**SHORT EXERCISE**:
Copy all of the material below line by line, keeping every character unchanged.

**INPUT ROWS**:

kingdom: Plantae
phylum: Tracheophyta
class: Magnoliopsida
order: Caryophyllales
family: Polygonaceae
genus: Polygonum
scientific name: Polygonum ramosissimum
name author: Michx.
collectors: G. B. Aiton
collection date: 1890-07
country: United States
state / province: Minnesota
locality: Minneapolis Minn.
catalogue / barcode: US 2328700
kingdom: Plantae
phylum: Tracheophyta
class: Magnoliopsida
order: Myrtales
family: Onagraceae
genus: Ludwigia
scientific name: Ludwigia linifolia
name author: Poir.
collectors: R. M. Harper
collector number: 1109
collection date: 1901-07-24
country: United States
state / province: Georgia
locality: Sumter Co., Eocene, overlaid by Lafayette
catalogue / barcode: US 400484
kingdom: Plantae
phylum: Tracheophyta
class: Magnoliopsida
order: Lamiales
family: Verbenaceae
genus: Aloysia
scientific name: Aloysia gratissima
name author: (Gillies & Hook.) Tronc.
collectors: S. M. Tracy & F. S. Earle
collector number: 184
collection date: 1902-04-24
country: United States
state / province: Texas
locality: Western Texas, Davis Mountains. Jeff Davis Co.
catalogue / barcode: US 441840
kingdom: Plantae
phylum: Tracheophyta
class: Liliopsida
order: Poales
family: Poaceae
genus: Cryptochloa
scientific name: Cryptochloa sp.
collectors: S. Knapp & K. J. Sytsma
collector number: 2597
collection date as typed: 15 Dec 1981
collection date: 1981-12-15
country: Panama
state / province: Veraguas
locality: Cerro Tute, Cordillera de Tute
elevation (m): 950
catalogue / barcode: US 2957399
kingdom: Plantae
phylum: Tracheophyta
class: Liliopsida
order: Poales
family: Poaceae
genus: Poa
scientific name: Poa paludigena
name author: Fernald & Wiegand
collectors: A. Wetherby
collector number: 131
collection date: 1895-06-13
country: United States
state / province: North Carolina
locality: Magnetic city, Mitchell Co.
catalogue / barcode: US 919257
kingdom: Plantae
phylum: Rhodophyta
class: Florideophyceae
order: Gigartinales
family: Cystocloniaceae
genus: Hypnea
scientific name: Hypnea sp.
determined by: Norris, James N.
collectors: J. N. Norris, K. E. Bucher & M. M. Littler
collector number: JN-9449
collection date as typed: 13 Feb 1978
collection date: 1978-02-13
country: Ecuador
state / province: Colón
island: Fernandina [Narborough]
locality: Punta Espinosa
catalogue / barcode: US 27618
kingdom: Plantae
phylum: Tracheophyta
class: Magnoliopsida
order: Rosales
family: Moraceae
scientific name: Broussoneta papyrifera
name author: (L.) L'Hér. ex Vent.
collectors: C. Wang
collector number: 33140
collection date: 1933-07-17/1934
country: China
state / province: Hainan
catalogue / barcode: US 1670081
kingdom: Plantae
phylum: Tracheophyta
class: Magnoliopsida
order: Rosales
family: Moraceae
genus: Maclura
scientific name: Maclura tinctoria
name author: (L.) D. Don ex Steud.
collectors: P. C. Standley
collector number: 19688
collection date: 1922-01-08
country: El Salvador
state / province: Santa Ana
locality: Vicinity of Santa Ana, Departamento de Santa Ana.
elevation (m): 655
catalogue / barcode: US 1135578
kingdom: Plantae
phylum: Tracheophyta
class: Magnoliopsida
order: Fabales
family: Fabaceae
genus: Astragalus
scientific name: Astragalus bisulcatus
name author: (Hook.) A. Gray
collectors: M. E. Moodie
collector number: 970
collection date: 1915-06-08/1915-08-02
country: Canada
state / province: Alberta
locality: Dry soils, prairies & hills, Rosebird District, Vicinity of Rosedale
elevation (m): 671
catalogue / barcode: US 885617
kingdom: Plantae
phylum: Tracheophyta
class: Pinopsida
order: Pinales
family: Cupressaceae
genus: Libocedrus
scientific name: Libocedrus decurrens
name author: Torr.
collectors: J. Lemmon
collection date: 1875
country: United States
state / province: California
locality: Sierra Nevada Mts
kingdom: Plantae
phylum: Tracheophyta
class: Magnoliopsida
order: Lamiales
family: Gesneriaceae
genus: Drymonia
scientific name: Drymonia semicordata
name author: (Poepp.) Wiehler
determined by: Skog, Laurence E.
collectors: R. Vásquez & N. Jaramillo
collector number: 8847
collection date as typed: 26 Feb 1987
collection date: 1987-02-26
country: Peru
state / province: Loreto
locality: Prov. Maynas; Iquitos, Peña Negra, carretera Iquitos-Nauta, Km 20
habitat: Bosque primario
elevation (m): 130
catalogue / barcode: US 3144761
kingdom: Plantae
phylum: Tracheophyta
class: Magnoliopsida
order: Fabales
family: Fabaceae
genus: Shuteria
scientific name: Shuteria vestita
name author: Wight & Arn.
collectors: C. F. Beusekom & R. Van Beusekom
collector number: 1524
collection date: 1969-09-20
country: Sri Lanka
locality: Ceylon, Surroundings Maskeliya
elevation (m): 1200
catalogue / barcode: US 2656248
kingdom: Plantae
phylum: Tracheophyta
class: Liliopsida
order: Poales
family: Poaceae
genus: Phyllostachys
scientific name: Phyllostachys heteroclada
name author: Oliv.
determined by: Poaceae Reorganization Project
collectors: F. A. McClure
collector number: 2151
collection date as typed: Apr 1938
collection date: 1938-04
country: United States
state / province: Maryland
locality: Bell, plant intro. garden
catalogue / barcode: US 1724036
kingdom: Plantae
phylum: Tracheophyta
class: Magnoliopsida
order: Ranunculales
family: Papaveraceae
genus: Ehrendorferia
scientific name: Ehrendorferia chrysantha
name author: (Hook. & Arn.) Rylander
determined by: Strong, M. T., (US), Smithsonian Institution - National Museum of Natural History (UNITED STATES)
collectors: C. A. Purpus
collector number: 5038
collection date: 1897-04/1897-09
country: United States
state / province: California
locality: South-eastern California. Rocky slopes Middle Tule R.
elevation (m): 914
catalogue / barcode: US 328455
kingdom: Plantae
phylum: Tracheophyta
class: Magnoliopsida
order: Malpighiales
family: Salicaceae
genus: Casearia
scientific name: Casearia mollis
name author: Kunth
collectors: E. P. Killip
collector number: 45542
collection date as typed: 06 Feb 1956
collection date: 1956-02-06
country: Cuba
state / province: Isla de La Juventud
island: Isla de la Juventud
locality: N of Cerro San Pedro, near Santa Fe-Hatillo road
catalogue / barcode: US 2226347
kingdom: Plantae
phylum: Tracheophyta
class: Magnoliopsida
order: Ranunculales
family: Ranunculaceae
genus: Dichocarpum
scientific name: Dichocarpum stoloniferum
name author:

**SOLUTION TO THIS PROBLEM**:
kingdom: Plantae
phylum: Tracheophyta
class: Magnoliopsida
order: Caryophyllales
family: Polygonaceae
genus: Polygonum
scientific name: Polygonum ramosissimum
name author: Michx.
collectors: G. B. Aiton
collection date: 1890-07
country: United States
state / province: Minnesota
locality: Minneapolis Minn.
catalogue / barcode: US 2328700
kingdom: Plantae
phylum: Tracheophyta
class: Magnoliopsida
order: Myrtales
family: Onagraceae
genus: Ludwigia
scientific name: Ludwigia linifolia
name author: Poir.
collectors: R. M. Harper
collector number: 1109
collection date: 1901-07-24
country: United States
state / province: Georgia
locality: Sumter Co., Eocene, overlaid by Lafayette
catalogue / barcode: US 400484
kingdom: Plantae
phylum: Tracheophyta
class: Magnoliopsida
order: Lamiales
family: Verbenaceae
genus: Aloysia
scientific name: Aloysia gratissima
name author: (Gillies & Hook.) Tronc.
collectors: S. M. Tracy & F. S. Earle
collector number: 184
collection date: 1902-04-24
country: United States
state / province: Texas
locality: Western Texas, Davis Mountains. Jeff Davis Co.
catalogue / barcode: US 441840
kingdom: Plantae
phylum: Tracheophyta
class: Liliopsida
order: Poales
family: Poaceae
genus: Cryptochloa
scientific name: Cryptochloa sp.
collectors: S. Knapp & K. J. Sytsma
collector number: 2597
collection date as typed: 15 Dec 1981
collection date: 1981-12-15
country: Panama
state / province: Veraguas
locality: Cerro Tute, Cordillera de Tute
elevation (m): 950
catalogue / barcode: US 2957399
kingdom: Plantae
phylum: Tracheophyta
class: Liliopsida
order: Poales
family: Poaceae
genus: Poa
scientific name: Poa paludigena
name author: Fernald & Wiegand
collectors: A. Wetherby
collector number: 131
collection date: 1895-06-13
country: United States
state / province: North Carolina
locality: Magnetic city, Mitchell Co.
catalogue / barcode: US 919257
kingdom: Plantae
phylum: Rhodophyta
class: Florideophyceae
order: Gigartinales
family: Cystocloniaceae
genus: Hypnea
scientific name: Hypnea sp.
determined by: Norris, James N.
collectors: J. N. Norris, K. E. Bucher & M. M. Littler
collector number: JN-9449
collection date as typed: 13 Feb 1978
collection date: 1978-02-13
country: Ecuador
state / province: Colón
island: Fernandina [Narborough]
locality: Punta Espinosa
catalogue / barcode: US 27618
kingdom: Plantae
phylum: Tracheophyta
class: Magnoliopsida
order: Rosales
family: Moraceae
scientific name: Broussoneta papyrifera
name author: (L.) L'Hér. ex Vent.
collectors: C. Wang
collector number: 33140
collection date: 1933-07-17/1934
country: China
state / province: Hainan
catalogue / barcode: US 1670081
kingdom: Plantae
phylum: Tracheophyta
class: Magnoliopsida
order: Rosales
family: Moraceae
genus: Maclura
scientific name: Maclura tinctoria
name author: (L.) D. Don ex Steud.
collectors: P. C. Standley
collector number: 19688
collection date: 1922-01-08
country: El Salvador
state / province: Santa Ana
locality: Vicinity of Santa Ana, Departamento de Santa Ana.
elevation (m): 655
catalogue / barcode: US 1135578
kingdom: Plantae
phylum: Tracheophyta
class: Magnoliopsida
order: Fabales
family: Fabaceae
genus: Astragalus
scientific name: Astragalus bisulcatus
name author: (Hook.) A. Gray
collectors: M. E. Moodie
collector number: 970
collection date: 1915-06-08/1915-08-02
country: Canada
state / province: Alberta
locality: Dry soils, prairies & hills, Rosebird District, Vicinity of Rosedale
elevation (m): 671
catalogue / barcode: US 885617
kingdom: Plantae
phylum: Tracheophyta
class: Pinopsida
order: Pinales
family: Cupressaceae
genus: Libocedrus
scientific name: Libocedrus decurrens
name author: Torr.
collectors: J. Lemmon
collection date: 1875
country: United States
state / province: California
locality: Sierra Nevada Mts
kingdom: Plantae
phylum: Tracheophyta
class: Magnoliopsida
order: Lamiales
family: Gesneriaceae
genus: Drymonia
scientific name: Drymonia semicordata
name author: (Poepp.) Wiehler
determined by: Skog, Laurence E.
collectors: R. Vásquez & N. Jaramillo
collector number: 8847
collection date as typed: 26 Feb 1987
collection date: 1987-02-26
country: Peru
state / province: Loreto
locality: Prov. Maynas; Iquitos, Peña Negra, carretera Iquitos-Nauta, Km 20
habitat: Bosque primario
elevation (m): 130
catalogue / barcode: US 3144761
kingdom: Plantae
phylum: Tracheophyta
class: Magnoliopsida
order: Fabales
family: Fabaceae
genus: Shuteria
scientific name: Shuteria vestita
name author: Wight & Arn.
collectors: C. F. Beusekom & R. Van Beusekom
collector number: 1524
collection date: 1969-09-20
country: Sri Lanka
locality: Ceylon, Surroundings Maskeliya
elevation (m): 1200
catalogue / barcode: US 2656248
kingdom: Plantae
phylum: Tracheophyta
class: Liliopsida
order: Poales
family: Poaceae
genus: Phyllostachys
scientific name: Phyllostachys heteroclada
name author: Oliv.
determined by: Poaceae Reorganization Project
collectors: F. A. McClure
collector number: 2151
collection date as typed: Apr 1938
collection date: 1938-04
country: United States
state / province: Maryland
locality: Bell, plant intro. garden
catalogue / barcode: US 1724036
kingdom: Plantae
phylum: Tracheophyta
class: Magnoliopsida
order: Ranunculales
family: Papaveraceae
genus: Ehrendorferia
scientific name: Ehrendorferia chrysantha
name author: (Hook. & Arn.) Rylander
determined by: Strong, M. T., (US), Smithsonian Institution - National Museum of Natural History (UNITED STATES)
collectors: C. A. Purpus
collector number: 5038
collection date: 1897-04/1897-09
country: United States
state / province: California
locality: South-eastern California. Rocky slopes Middle Tule R.
elevation (m): 914
catalogue / barcode: US 328455
kingdom: Plantae
phylum: Tracheophyta
class: Magnoliopsida
order: Malpighiales
family: Salicaceae
genus: Casearia
scientific name: Casearia mollis
name author: Kunth
collectors: E. P. Killip
collector number: 45542
collection date as typed: 06 Feb 1956
collection date: 1956-02-06
country: Cuba
state / province: Isla de La Juventud
island: Isla de la Juventud
locality: N of Cerro San Pedro, near Santa Fe-Hatillo road
catalogue / barcode: US 2226347
kingdom: Plantae
phylum: Tracheophyta
class: Magnoliopsida
order: Ranunculales
family: Ranunculaceae
genus: Dichocarpum
scientific name: Dichocarpum stoloniferum
name author:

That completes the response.